For hardware synchronization between the IMU on any AscTec platform and a single/multi-camera system, perform the following steps:

  1. Connect a cable between the GPIO pins on the autopilot (ground pin: GND, trigger signal pin: P1.16) and the correct pins on the camera hardware. The GPIO pins on the autopilot are shown in http://wiki.asctec.de/display/AR/I2C%2C+SPI%2C+GPIO.
  2. Compile the autopilot firmware from https://github.com/cvg/asctec_mav_framework/tree/experimental/asctec_hl_firmware. Note that this firmware differs from the official ethz-asl version, as the firmware is modified to support camera triggering.
  3. Flash the autopilot firmware by following the instructions in http://wiki.asctec.de/display/AR/SDK+Setup+for+Linux.
  4. Now you can adjust the camera trigger rate by modifying the value for the trigger_rate_cam parameter that is used by the asctec_hl_interface package.
  5. Each time the autopilot sends a trigger signal to the camera(s), the autopilot records the IMU data at that point of time.
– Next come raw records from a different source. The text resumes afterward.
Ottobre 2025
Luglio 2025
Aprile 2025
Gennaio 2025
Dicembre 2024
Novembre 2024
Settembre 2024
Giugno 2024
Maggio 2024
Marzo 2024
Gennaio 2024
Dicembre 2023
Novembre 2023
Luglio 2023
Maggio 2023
The asctec_hl_interface package publishes both a CamTrigger message and sensor_msgs::Imu message. Information in these messages can be used to infer which IMU message corresponds to a given camera image.

Acknowledgements

The primary author, Lionel Heng, is funded by the DSO Postgraduate Scholarship. This work is partially supported by the SNSF V-MAV grant (DACH framework).

The repository includes third-party code from the following sources:

1. M. Rufli, D. Scaramuzza, and R. Siegwart,
   Automatic Detection of Checkerboards on Blurred and Distorted Images,
   In Proc. IEEE/RSJ International Conference on Intelligent Robots and Systems, 2008.

2. Sameer Agarwal, Keir Mierle, and Others,
   Ceres Solver.
   https://code.google.com/p/ceres-solver/
    
3. D. Galvez-Lopez, and J. Tardos,
   Bags of Binary Words for Fast Place Recognition in Image Sequences,
   IEEE Transactions on Robotics, 28(5):1188-1197, October 2012.

4. L. Kneip, D. Scaramuzza, and R. Siegwart,
   A Novel Parametrization of the Perspective-Three-Point Problem for a
   Direct Computation of Absolute Camera Position and Orientation,
   In Proc. IEEE Conference on Computer Vision and Pattern Recognition, 2011.

5. pugixml
   http://pugixml.org/

6. E. Olson,
   AprilTag: A robust and flexible visual fiducial system,
   In Proc. IEEE International Conference on Robotics and Automation, 2011.